(Aim of the task):
Every line containing the string "twoarmedbandit" should be returned from the records.

Plain-text document sources
------------------------
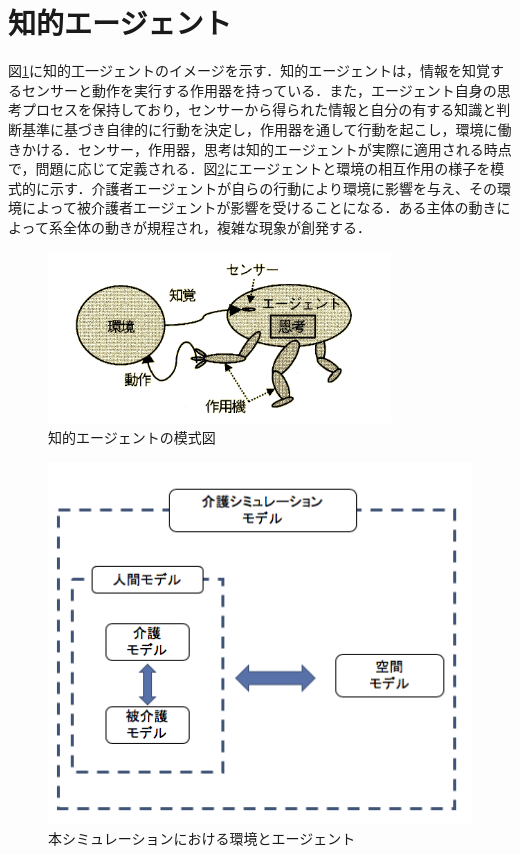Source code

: \section{知的エージェント}
図\ref{intelligent_agent}に知的工一ジェントのイメージを示す．知的エージェントは，情報を知覚するセンサーと動作を実行する作用器を持っている．また，エージェント自身の思考プロセスを保持しており，センサーから得られた情報と自分の有する知識と判断基準に基づき自律的に行動を決定し，作用器を通して行動を起こし，環境に働きかける．センサー，作用器，思考は知的エージェントが実際に適用される時点で，問題に応じて定義される．図\ref{agent_modeling}にエージェントと環境の相互作用の様子を模式的に示す．介護者エージェントが自らの行動により環境に影響を与え、その環境によって被介護者エージェントが影響を受けることになる．ある主体の動きによって系全体の動きが規程され，複雑な現象が創発する．

\begin{figure}[htb]
\begin{center}
 \includegraphics[scale=0.6]{figures/intelligent_agent.png}
 \caption[知的エージェントの模式図]{知的エージェントの模式図 \label{intelligent_agent}}
\end{center}
\end{figure}

\begin{figure}[htb]
\begin{center}
 \includegraphics[scale=0.6]{figures/agent_modeling.png}
 \caption[本シミュレーションにおける環境とエージェント]{本シミュレーションにおける環境とエージェント \label{agent_modeling}}
\end{center}
\end{figure}

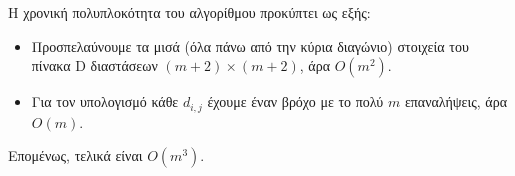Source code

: \documentclass[12pt]{article}
\begin{document}
\bigskip
Η χρονική πολυπλοκότητα του αλγορίθμου προκύπτει ως εξής: 
\begin{itemize}
    \item Προσπελαύνουμε τα μισά (όλα πάνω από την κύρια διαγώνιο) στοιχεία του πίνακα D διαστάσεων \((m+2)\times (m+2)\), άρα \(O(m^2)\).
    \item Για τον υπολογισμό κάθε \(d_{i,j}\) έχουμε έναν βρόχο με το πολύ \(m\) επαναλήψεις, άρα \(O(m)\).
\end{itemize}
Επομένως, τελικά είναι \(O(m^3)\). \hfill \blacksquare
\end{document}
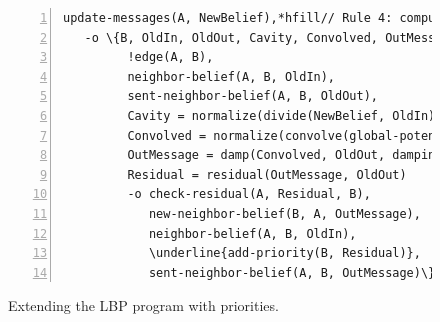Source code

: \begin{figure}[h!]
\begin{Verbatim}[numbers=left,commandchars=\\\{\},fontsize=\codesize]
update-messages(A, NewBelief),*hfill// Rule 4: compute belief to be sent to a neighbor node
   -o \{B, OldIn, OldOut, Cavity, Convolved, OutMessage, Residual |
         !edge(A, B),
         neighbor-belief(A, B, OldIn),
         sent-neighbor-belief(A, B, OldOut),
         Cavity = normalize(divide(NewBelief, OldIn)),
         Convolved = normalize(convolve(global-potential, Cavity)),
         OutMessage = damp(Convolved, OldOut, damping)
         Residual = residual(OutMessage, OldOut)
         -o check-residual(A, Residual, B),
            new-neighbor-belief(B, A, OutMessage),
            neighbor-belief(A, B, OldIn),
            \underline{add-priority(B, Residual)},
            sent-neighbor-belief(A, B, OutMessage)\}.
\end{Verbatim}
\caption{Extending the LBP program with priorities.}
\label{code:coordination:improved_bp}
\end{figure}
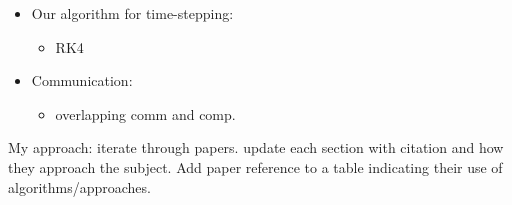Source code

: \begin{itemize}
\item Our algorithm for time-stepping: 
\begin{itemize} 
\item RK4
\end{itemize}


\item Communication: 
\begin{itemize} 
\item overlapping comm and comp. 
\end{itemize}

\end{itemize} 


My approach: 
iterate through papers. update each section with citation and how they approach the subject. Add paper reference to a table indicating their use of algorithms/approaches. 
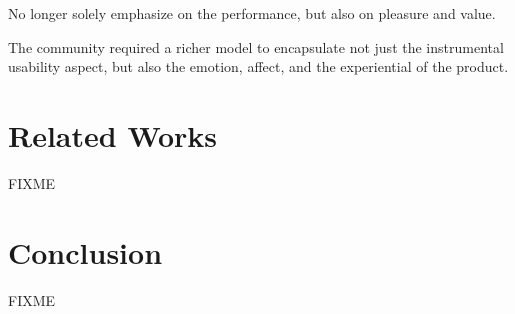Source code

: \documentclass{acm_proc_article-sp}
\begin{document}
No longer solely emphasize on the performance, but also on pleasure
and value.

The community required a richer model to encapsulate not just the
instrumental usability aspect, but also the emotion, affect, and the
experiential of the product.

\section{Related Works}
FIXME

\section{Conclusion}
FIXME



\end{document}
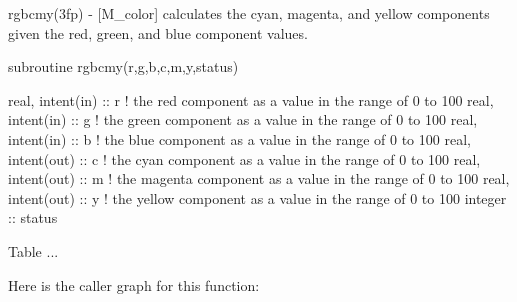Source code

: \begin{DoxyDescription}
\item[\label{_RGBCMY}%
N\+A\+ME ]rgbcmy(3fp) -\/ \mbox{[}M\+\_\+color\mbox{]} calculates the cyan, magenta, and yellow components given the red, green, and blue component values. 


\item[S\+Y\+N\+O\+P\+S\+IS ]
\begin{DoxyPre}
    subroutine rgbcmy(r,g,b,c,m,y,status)\end{DoxyPre}



\begin{DoxyPre}     real, intent(in)  :: r ! the red component as a value in the range of 0 to 100
     real, intent(in)  :: g ! the green component as a value in the range of 0 to 100
     real, intent(in)  :: b ! the blue component as a value in the range of 0 to 100
     real, intent(out) :: c ! the cyan component as a value in the range of 0 to 100
     real, intent(out) :: m ! the magenta component as a value in the range of 0 to 100
     real, intent(out) :: y ! the yellow component as a value in the range of 0 to 100
     integer           :: status
    \end{DoxyPre}
 


\item[D\+E\+S\+C\+R\+I\+P\+T\+I\+ON ]Table ... ~\newline
~\newline


\begin{quote}
\tabulinesep=1mm
\end{quote}



\end{DoxyDescription}Here is the caller graph for this function\+:
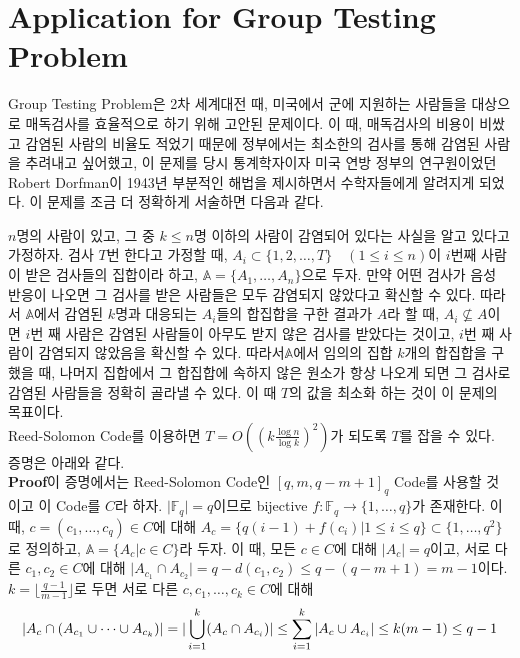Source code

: \documentclass[11pt]{article}
\begin{document}
\section{Application for Group Testing Problem}
 Group Testing Problem은 2차 세계대전 때, 미국에서 군에 지원하는 사람들을 대상으로 매독검사를 효율적으로 하기 위해 고안된 문제이다. 이 때, 매독검사의 비용이 비쌌고 감염된 사람의 비율도 적었기 때문에 정부에서는 최소한의 검사를 통해 감염된 사람을 추려내고 싶어했고, 이 문제를 당시 통계학자이자 미국 연방 정부의 연구원이었던 Robert Dorfman이 1943년 부분적인 해법을 제시하면서 수학자들에게 알려지게 되었다. 이 문제를 조금 더 정확하게 서술하면 다음과 같다.
 
$n$명의 사람이 있고, 그 중 $k\leq n$명 이하의 사람이 감염되어 있다는 사실을 알고 있다고 가정하자. 검사 $T$번 한다고 가정할 때, $A_{i}\subset \{1,2,\dots,T\}\quad(1\leq i\leq n)$이 $i$번째 사람이 받은 검사들의 집합이라 하고, $\mathbb{A}=\{A_{1},\dots,A_{n}\}$으로 두자. 만약 어떤 검사가 음성 반응이 나오면 그 검사를 받은 사람들은 모두 감염되지 않았다고 확신할 수 있다. 따라서 $\mathbb{A}$에서 감염된 $k$명과 대응되는 $A_{i}$들의 합집합을 구한 결과가 $A$라 할 때, $A_{i}\nsubseteq A$이면 $i$번 째 사람은 감염된 사람들이 아무도 받지 않은 검사를 받았다는 것이고, $i$번 째 사람이 감염되지 않았음을 확신할 수 있다. 따라서$\mathbb{A}$에서 임의의 집합 $k$개의 합집합을 구했을 때, 나머지 집합에서 그 합집합에 속하지 않은 원소가 항상 나오게 되면 그 검사로 감염된 사람들을 정확히 골라낼 수 있다. 이 때 $T$의 값을 최소화 하는 것이 이 문제의 목표이다.\\
Reed-Solomon Code를 이용하면 $T=O\left(\left(k\frac{\log n}{\log k} \right)^{2}\right)$가 되도록 $T$를 잡을 수 있다. 증명은 아래와 같다.\\
\textbf{Proof}이 증명에서는 Reed-Solomon Code인 $[q,m,q-m+1]_{q}$ Code를 사용할 것이고 이 Code를 $C$라 하자.  $\vert\mathbb{F}_{q}\vert=q$이므로 bijective $f:\mathbb{F}_{q}\to \{1,\dots,q\}$가 존재한다.  이 때, $c=(c_{1},\dots,c_{q})\in C$에 대해 $A_{c}=\{q(i-1)+f(c_{i})\lvert1\leq i\leq q\}\subset\{1,\dots,q^{2}\}$로 정의하고, $\mathbb{A}=\{A_{c}\vert c\in C\}$라 두자.  이 때, 모든 $c\in C$에 대해 $\vert A_{c}\vert=q$이고, 서로 다른 $c_{1},c_{2}\in C$에 대해  $\vert A_{c_1}\cap A_{c_2}\vert=q-d(c_{1},c_{2})\leq q-(q-m+1)=m-1$이다.\\
$k=\lfloor\frac{q-1}{m-1}\rfloor$로 두면 서로 다른 $c,c_{1},\dots,c_{k}\in C$에 대해
\begin{displaymath}
\vert A_{c}\cap (A_{c_{1}}\cup\dots\cup A_{c_{k}} )\vert=\arrowvert\bigcup_{i=1}^{k}(A_{c}\cap A_{c_{i}}) \arrowvert\leq\sum_{i=1}^{k}\vert A_{c}\cup A_{c_{i}}\vert\leq k(m-1)\leq q-1
\end{displaymath}
\end{document}
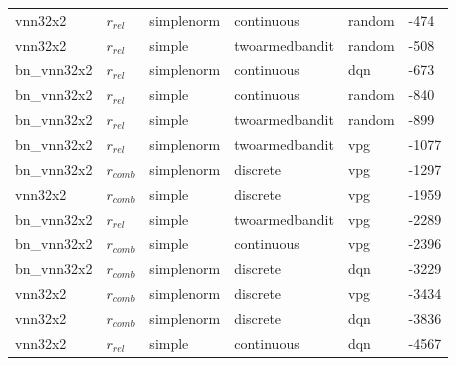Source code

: \begin{table}[]
{\begin{tabular}{l|l|l|l|l|l}
            vnn32x2          &       $r_{rel}$        &       simplenorm             &   continuous         & random               & -474       \\
            vnn32x2          &       $r_{rel}$        &       simple                 &   twoarmedbandit     & random               & -508       \\
            bn\_vnn32x2      &       $r_{rel}$        &       simplenorm             &   continuous         & dqn                  & -673       \\
            bn\_vnn32x2      &       $r_{rel}$        &       simple                 &   continuous         & random               & -840       \\
            bn\_vnn32x2      &       $r_{rel}$        &       simple                 &   twoarmedbandit     & random               & -899       \\
            bn\_vnn32x2      &       $r_{rel}$        &       simplenorm             &   twoarmedbandit     & vpg                  & -1077      \\
            bn\_vnn32x2      &       $r_{comb}$       &       simplenorm             &   discrete           & vpg                  & -1297      \\
            vnn32x2          &       $r_{comb}$       &       simple                 &   discrete           & vpg                  & -1959      \\
            bn\_vnn32x2      &       $r_{rel}$        &       simple                 &   twoarmedbandit     & vpg                  & -2289      \\
            bn\_vnn32x2      &       $r_{comb}$       &       simple                 &   continuous         & vpg                  & -2396      \\
            bn\_vnn32x2      &       $r_{comb}$       &       simplenorm             &   discrete           & dqn                  & -3229      \\
            vnn32x2          &       $r_{comb}$       &       simplenorm             &   discrete           & vpg                  & -3434      \\
            vnn32x2          &       $r_{comb}$       &       simplenorm             &   discrete           & dqn                  & -3836      \\
            vnn32x2          &       $r_{rel}$        &       simple                 &   continuous         & dqn                  & -4567      \\

\end{tabular}}
\end{table}
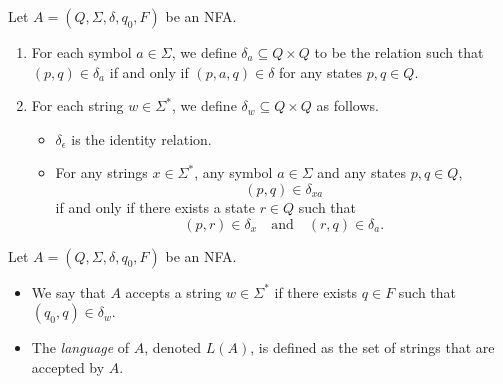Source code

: \begin{definition}
  Let $A = (Q, \Sigma, \delta, q_0, F)$ be an NFA.
  \begin{enumerate}
    \item For each symbol $a \in \Sigma$, we define
    $\delta_a \subseteq Q \times Q$ to be the relation such that
    $(p, q) \in \delta_a$ if and only if $(p, a, q) \in \delta$ for any states
    $p, q \in Q$.
    \item For each string $w \in \Sigma^*$, we define
    $\delta_w \subseteq Q \times Q$ as follows.
    \begin{itemize}
      \item $\delta_\epsilon$ is the identity relation.
      \item For any strings $x \in \Sigma^*$, any symbol $a \in \Sigma$ and
      any states $p, q \in Q$,
      \begin{equation*}
        (p, q) \in \delta_{xa}
      \end{equation*}
      if and only if there exists a state $r \in Q$ such that
      \begin{equation*}
        (p, r) \in \delta_x \quad \text{and} \quad (r, q) \in \delta_a.
      \end{equation*}
    \end{itemize}
  \end{enumerate}
\end{definition}

\begin{definition}
  Let $A = (Q, \Sigma, \delta, q_0, F)$ be an NFA.
  \begin{itemize}
    \item We say that $A$ accepts a string $w \in \Sigma^*$ if there exists
    $q \in F$ such that $(q_0, q) \in \delta_w$.
    \item The \emph{language} of $A$, denoted $L(A)$, is defined as the set of
    strings that are accepted by $A$.
  \end{itemize}
\end{definition}

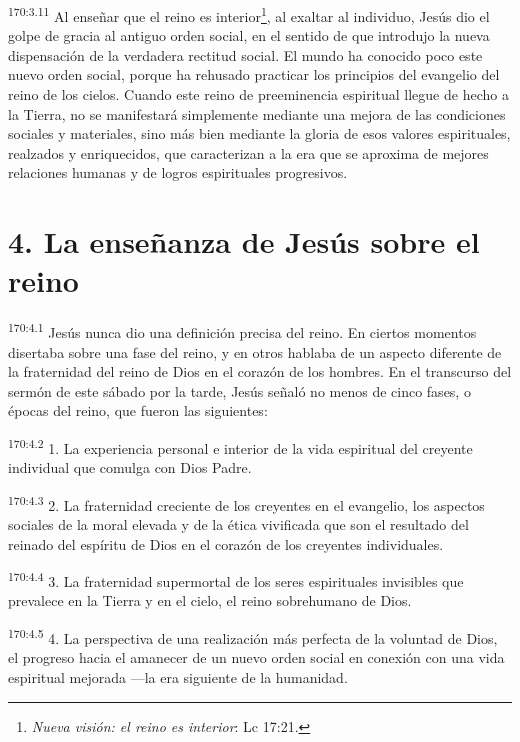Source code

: \par
\textsuperscript{170:3.11} Al enseñar que el reino es interior\footnote{\textit{Nueva visión: el reino es interior}: Lc 17:21.}, al exaltar al individuo, Jesús dio el golpe de gracia al antiguo orden social, en el sentido de que introdujo la nueva dispensación de la verdadera rectitud social. El mundo ha conocido poco este nuevo orden social, porque ha rehusado practicar los principios del evangelio del reino de los cielos. Cuando este reino de preeminencia espiritual llegue de hecho a la Tierra, no se manifestará simplemente mediante una mejora de las condiciones sociales y materiales, sino más bien mediante la gloria de esos valores espirituales, realzados y enriquecidos, que caracterizan a la era que se aproxima de mejores relaciones humanas y de logros espirituales progresivos.

\section*{4. La enseñanza de Jesús sobre el reino}
\par
\textsuperscript{170:4.1} Jesús nunca dio una definición precisa del reino. En ciertos momentos disertaba sobre una fase del reino, y en otros hablaba de un aspecto diferente de la fraternidad del reino de Dios en el corazón de los hombres. En el transcurso del sermón de este sábado por la tarde, Jesús señaló no menos de cinco fases, o épocas del reino, que fueron las siguientes:

\par
\textsuperscript{170:4.2} 1. La experiencia personal e interior de la vida espiritual del creyente individual que comulga con Dios Padre.

\par
\textsuperscript{170:4.3} 2. La fraternidad creciente de los creyentes en el evangelio, los aspectos sociales de la moral elevada y de la ética vivificada que son el resultado del reinado del espíritu de Dios en el corazón de los creyentes individuales.

\par
\textsuperscript{170:4.4} 3. La fraternidad supermortal de los seres espirituales invisibles que prevalece en la Tierra y en el cielo, el reino sobrehumano de Dios.

\par
\textsuperscript{170:4.5} 4. La perspectiva de una realización más perfecta de la voluntad de Dios, el progreso hacia el amanecer de un nuevo orden social en conexión con una vida espiritual mejorada ---la era siguiente de la humanidad.

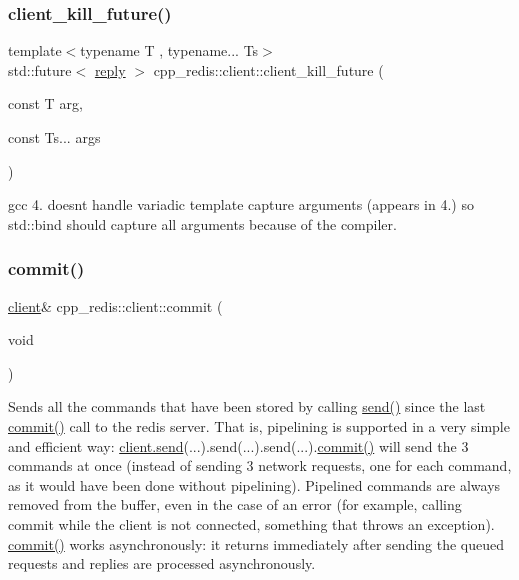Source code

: \subsubsection{\texorpdfstring{client\+\_\+kill\+\_\+future()}{client\_kill\_future()}}
{\footnotesize\ttfamily template$<$typename T , typename... Ts$>$ \\
std\+::future$<$ \hyperlink{classcpp__redis_1_1reply}{reply} $>$ cpp\+\_\+redis\+::client\+::client\+\_\+kill\+\_\+future (\begin{DoxyParamCaption}\item[{const T}]{arg,  }\item[{const Ts...}]{args }\end{DoxyParamCaption})}

gcc 4. doesn\textquotesingle{}t handle variadic template capture arguments (appears in 4.) so std\+::bind should capture all arguments because of the compiler. \mbox{\label{classcpp__redis_1_1client_a36a48d61a4900e88fd67795ca59cbea3}} 
\subsubsection{\texorpdfstring{commit()}{commit()}}
{\footnotesize\ttfamily \hyperlink{classcpp__redis_1_1client}{client}\& cpp\+\_\+redis\+::client\+::commit (\begin{DoxyParamCaption}\item[{void}]{ }\end{DoxyParamCaption})}

Sends all the commands that have been stored by calling \hyperlink{classcpp__redis_1_1client_a490ef812b666e6d845fcacc808b87bc1}{send()} since the last \hyperlink{classcpp__redis_1_1client_a36a48d61a4900e88fd67795ca59cbea3}{commit()} call to the redis server. That is, pipelining is supported in a very simple and efficient way\+: \hyperlink{classcpp__redis_1_1client_a490ef812b666e6d845fcacc808b87bc1}{client.\+send}(...).send(...).send(...).\hyperlink{classcpp__redis_1_1client_a36a48d61a4900e88fd67795ca59cbea3}{commit()} will send the 3 commands at once (instead of sending 3 network requests, one for each command, as it would have been done without pipelining). Pipelined commands are always removed from the buffer, even in the case of an error (for example, calling commit while the client is not connected, something that throws an exception). \hyperlink{classcpp__redis_1_1client_a36a48d61a4900e88fd67795ca59cbea3}{commit()} works asynchronously\+: it returns immediately after sending the queued requests and replies are processed asynchronously.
------------------------
(Result below):
            vnn32x2          &       $r_{rel}$        &       simple                 &   twoarmedbandit     & random               & -508       \\
            bn\_vnn32x2      &       $r_{rel}$        &       simple                 &   twoarmedbandit     & random               & -899       \\
            bn\_vnn32x2      &       $r_{rel}$        &       simplenorm             &   twoarmedbandit     & vpg                  & -1077      \\
            bn\_vnn32x2      &       $r_{rel}$        &       simple                 &   twoarmedbandit     & vpg                  & -2289      \\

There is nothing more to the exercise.